Le Prix de la Banque de Suède a été décerné à l’économiste, professeure à l’université Harvard, qui « a découvert les principaux facteurs expliquant les différences entre les sexes sur le marché du travail », selon l’Académie royale des sciences de Suède.
Le Prix de la Banque de Suède en sciences économiques en mémoire d’Alfred Nobel, parfois appelé « Nobel de l’économie », a été attribué, lundi 9 octobre, à l’Américaine Claudia Goldin pour son travail sur les inégalités femmes-hommes sur le marché du travail. Ses recherches portent sur des sujets tels que la main-d’œuvre féminine, l’inégalité des revenus, l’éducation et l’inégalité de salaire entre les hommes et les femmes, peut-on lire sur Le Monde.
« C’est un prix très important, pas seulement pour moi, mais pour beaucoup de personnes qui travaillent sur ce thème et qui essayent de comprendre pourquoi il reste de grandes inégalités », malgré d’« importantes évolutions », a déclaré Claudia Goldin auprès de l’Agence France-Presse.

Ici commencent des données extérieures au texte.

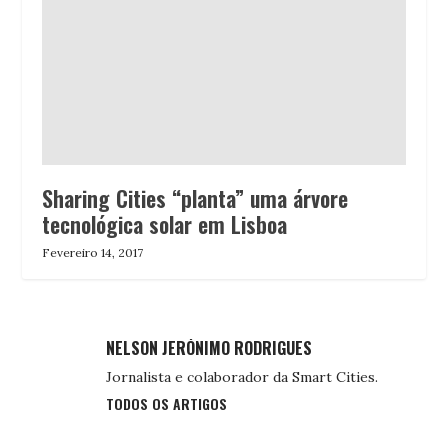
Sharing Cities “planta” uma árvore
tecnológica solar em Lisboa
Fevereiro 14, 2017
NELSON JERÓNIMO RODRIGUES
Jornalista e colaborador da Smart Cities.
TODOS OS ARTIGOS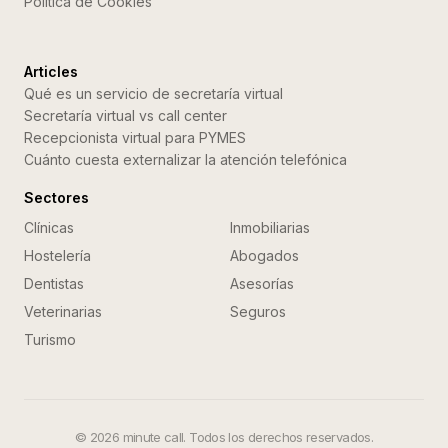
Politica de Cookies
Articles
Qué es un servicio de secretaría virtual
Secretaría virtual vs call center
Recepcionista virtual para PYMES
Cuánto cuesta externalizar la atención telefónica
Sectores
Clínicas
Inmobiliarias
Hostelería
Abogados
Dentistas
Asesorías
Veterinarias
Seguros
Turismo
©
2026
minute call. Todos los derechos reservados.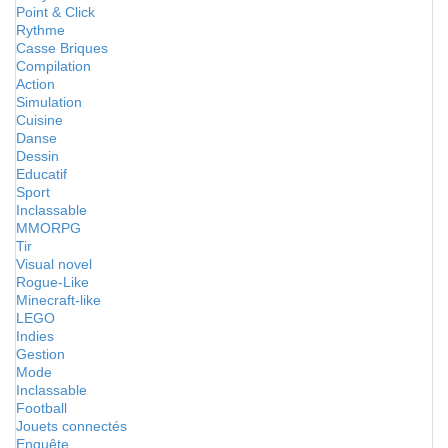
Point & Click
Rythme
Casse Briques
Compilation
Action
Simulation
Cuisine
Danse
Dessin
Educatif
Sport
Inclassable
MMORPG
Tir
Visual novel
Rogue-Like
Minecraft-like
LEGO
Indies
Gestion
Mode
Inclassable
Football
Jouets connectés
Enquête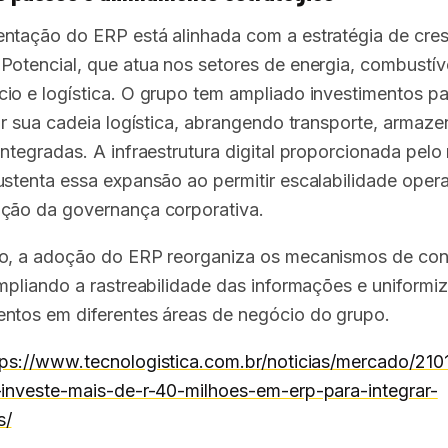
ntação do ERP está alinhada com a estratégia de cre
Potencial, que atua nos setores de energia, combustív
io e logística. O grupo tem ampliado investimentos pa
zar sua cadeia logística, abrangendo transporte, armaz
integradas. A infraestrutura digital proporcionada pelo
ustenta essa expansão ao permitir escalabilidade opera
ção da governança corporativa.
o, a adoção do ERP reorganiza os mecanismos de con
ampliando a rastreabilidade das informações e uniformi
ntos em diferentes áreas de negócio do grupo.
tps://www.tecnologistica.com.br/noticias/mercado/210
-investe-mais-de-r-40-milhoes-em-erp-para-integrar-
s/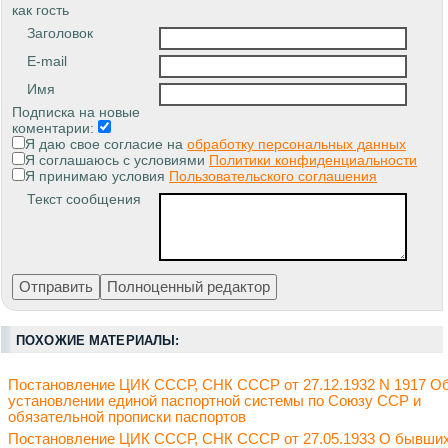
как гость
Заголовок
E-mail
Имя
Подписка на новые
коментарии:
Я даю свое согласие на
обработку персональных данных
Я соглашаюсь с условиями
Политики конфиденциальности
Я принимаю условия
Пользовательского соглашения
Текст сообщения
ПОХОЖИЕ МАТЕРИАЛЫ:
Постановление ЦИК СССР, СНК СССР от 27.12.1932 N 1917 О
установлении единой паспортной системы по Союзу ССР и
обязательной прописки паспортов
Постановление ЦИК СССР, СНК СССР от 27.05.1933 О бывши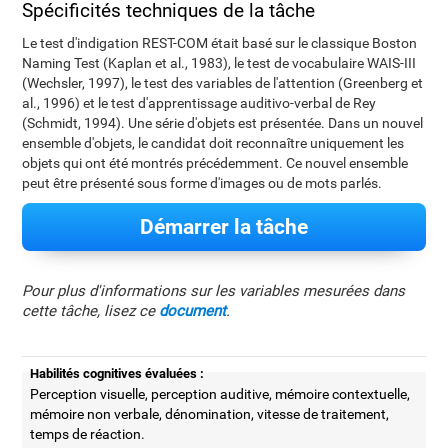
Spécificités techniques de la tâche
Le test d'indigation REST-COM était basé sur le classique Boston
Naming Test (Kaplan et al., 1983), le test de vocabulaire WAIS-III
(Wechsler, 1997), le test des variables de l'attention (Greenberg et
al., 1996) et le test d'apprentissage auditivo-verbal de Rey
(Schmidt, 1994). Une série d'objets est présentée. Dans un nouvel
ensemble d'objets, le candidat doit reconnaître uniquement les
objets qui ont été montrés précédemment. Ce nouvel ensemble
peut être présenté sous forme d'images ou de mots parlés.
Démarrer la tâche
Pour plus d'informations sur les variables mesurées dans
cette tâche, lisez ce
document
.
Habilités cognitives évaluées :
Perception visuelle, perception auditive, mémoire contextuelle,
mémoire non verbale, dénomination, vitesse de traitement,
temps de réaction.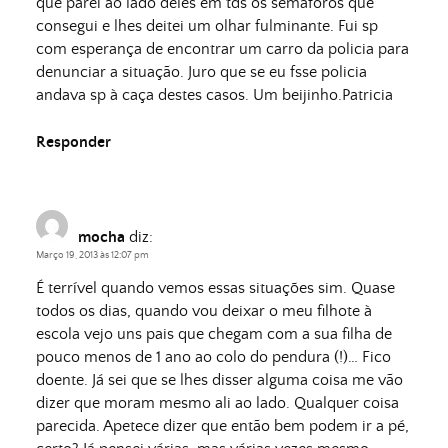
que parei ao lado deles em tds os semáforos que
consegui e lhes deitei um olhar fulminante. Fui sp
com esperança de encontrar um carro da policia para
denunciar a situação. Juro que se eu fsse policia
andava sp à caça destes casos. Um beijinho.Patricia
Responder
mocha
diz:
Março 19, 2013 às 12:07 pm
É terrível quando vemos essas situações sim. Quase
todos os dias, quando vou deixar o meu filhote à
escola vejo uns pais que chegam com a sua filha de
pouco menos de 1 ano ao colo do pendura (!)… Fico
doente. Já sei que se lhes disser alguma coisa me vão
dizer que moram mesmo ali ao lado. Qualquer coisa
parecida. Apetece dizer que então bem podem ir a pé,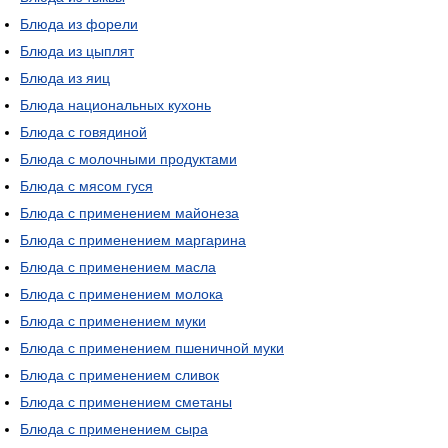
Блюда из форели
Блюда из цыплят
Блюда из яиц
Блюда национальных кухонь
Блюда с говядиной
Блюда с молочными продуктами
Блюда с мясом гуся
Блюда с применением майонеза
Блюда с применением маргарина
Блюда с применением масла
Блюда с применением молока
Блюда с применением муки
Блюда с применением пшеничной муки
Блюда с применением сливок
Блюда с применением сметаны
Блюда с применением сыра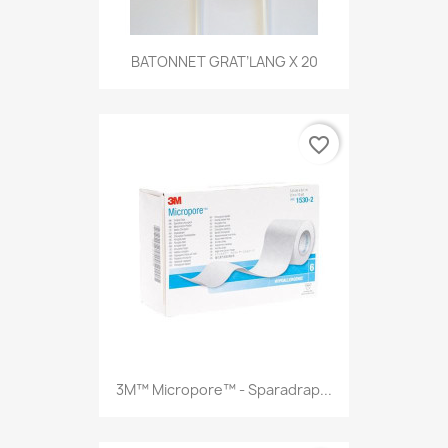
BATONNET GRAT’LANG X 20
favorite_border
3M™ Micropore™ - Sparadrap...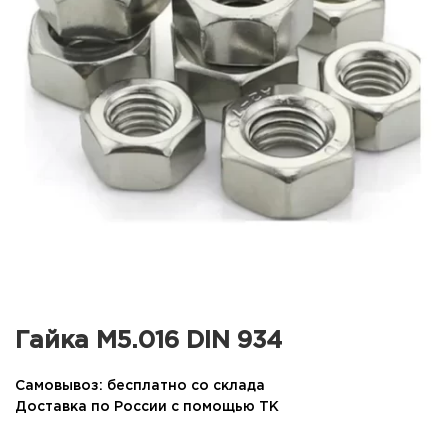
Гайка М5.016 DIN 934
Самовывоз: бесплатно со склада
Доставка по России с помощью ТК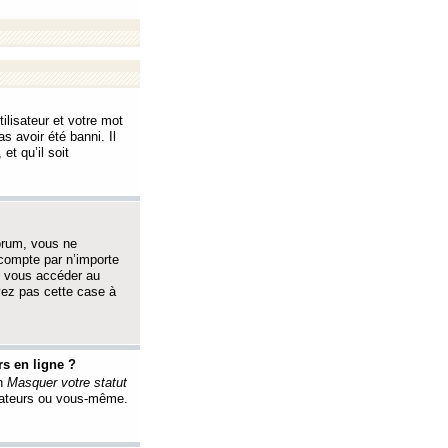
ilisateur et votre mot
s avoir été banni. Il
et qu’il soit
orum, vous ne
 compte par n’importe
i vous accéder au
oyez pas cette case à
s en ligne ?
on
Masquer votre statut
érateurs ou vous-même.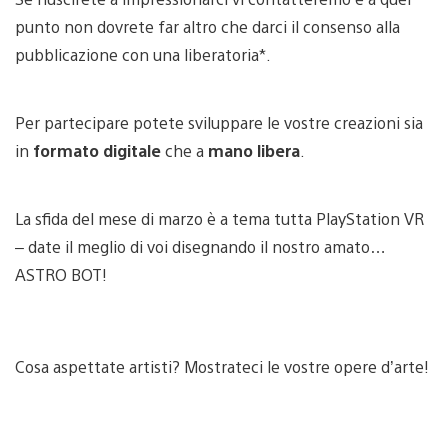
punto non dovrete far altro che darci il consenso alla
pubblicazione con una liberatoria*.
Per partecipare potete sviluppare le vostre creazioni sia
in
formato digitale
che a
mano libera
.
La sfida del mese di marzo è a tema tutta PlayStation VR
– date il meglio di voi disegnando il nostro amato…
ASTRO BOT!
Cosa aspettate artisti? Mostrateci le vostre opere d’arte!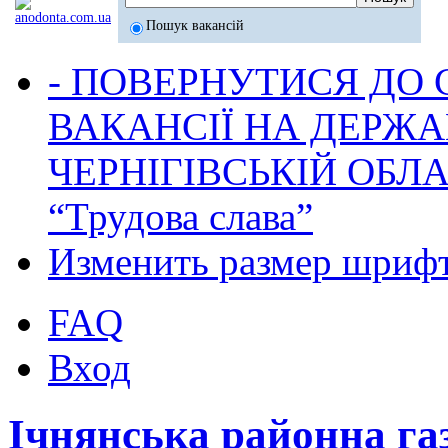
Пошук вакансій
- ПОВЕРНУТИСЯ ДО
ВАКАНСІЇ НА ДЕРЖ
ЧЕРНІГІВСЬКІЙ ОБЛА
“Трудова слава”
Изменить размер шриф
FAQ
Вход
Ічнянська районна га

Professeure à Harvard et spécialiste du travail et de l’histoire économique, elle est la troisième femme depuis la création du prix d’économie à être récompensée. Jusqu’à présent seules l’Américaine Elinor Ostrom (2009) et la Franco-Américaine Esther Duflo (2019) l’avaient décroché. « Elle a découvert les principaux facteurs expliquant les différences entre les sexes sur le marché du travail », selon l’Académie royale des sciences de Suède.
« Plafond de verre »
Spécialiste de l’histoire économique, « elle a mis en évidence les principaux facteurs de différences entre les hommes et les femmes » et comment ils ont évolué lors des deux derniers siècles au fur et à mesure de l’industrialisation avec un déclin du travail des femmes au cours du XIXe siècle, selon le communiqué du jury.
« Ses recherches révèlent les causes du changement, ainsi que les principales sources de l’écart qui subsiste entre les hommes et les femmes. » Ainsi, elle a montré que « les femmes sont largement sous-représentées sur le marché du travail mondial et, lorsqu’elles travaillent, elles gagnent moins que les hommes ».
A l’échelle mondiale, environ 50 % des femmes participent au marché du travail, contre 80 % des hommes, et les femmes gagnent moins et « ont moins de chances d’atteindre le sommet de l’échelle professionnelle », se heurtant au « plafond de verre », a noté Randi Hjalmarsson, membre du comité Nobel.
Naissance du premier enfant
La lauréate a démontré que la participation des femmes au marché du travail n’a pas connu de tendance à la hausse ces deux cents dernières années aux Etats-Unis, mais plutôt suivi une courbe en U.
Au cours du XXe siècle, le niveau d’éducation des femmes n’a cessé d’augmenter et, dans la plupart des pays à revenu élevé, il est aujourd’hui nettement supérieur à celui des hommes. Claudia Goldin a démontré que l’accès à la pilule contraceptive a joué un rôle important dans l’accélération de ce changement, en offrant de nouvelles possibilités de carrière aux femmes en matière d’éducation et de choix professionnels.
« Goutte d’eau dans un océan »
Historiquement, une grande partie de l’écart de rémunération entre les hommes et les femmes aux Etats-Unis pouvait s’expliquer par les différences en matière d’éducation et de choix professionnels. Mais, d’après ses travaux, l’essentiel de cette différence de revenus se situe aujourd’hui entre les femmes et les hommes exerçant la même profession, et survient en grande partie à la naissance du premier enfant.
« Le niveau d’éducation des femmes a tellement augmenté, mais, à beaucoup d’endroits, leur paye et leur grade [hiérarchique] n’a pas progressé », a détaillé Claudia Goldin. Certaines mesures liées au congé parental dans une récente réforme du gouvernement américain « sont un pas dans la bonne direction », mais « une goutte d’eau dans un océan », a-t-elle jugé.
Si elle s’est dite « personnellement inquiète » par le recul sur les droits à l’avortement aux Etats-Unis, Mme Goldin ne « mélange jamais ou [alors] rarement [la] politique et [s]on travail ».
Comme les autres Nobel, le prix est doté de 10 millions de couronnes suédoises (920 000 euros), à partager entre colauréats le cas échéant. Créé par la Banque de Suède, le prix d’économie « à la mémoire d’Alfred Nobel » a été ajouté en 1969 aux cinq prix traditionnels (médecine, physique, chimie, littérature et paix) plus de soixante ans après les autres, lui valant de la part de ses détracteurs le sobriquet de « faux Nobel ».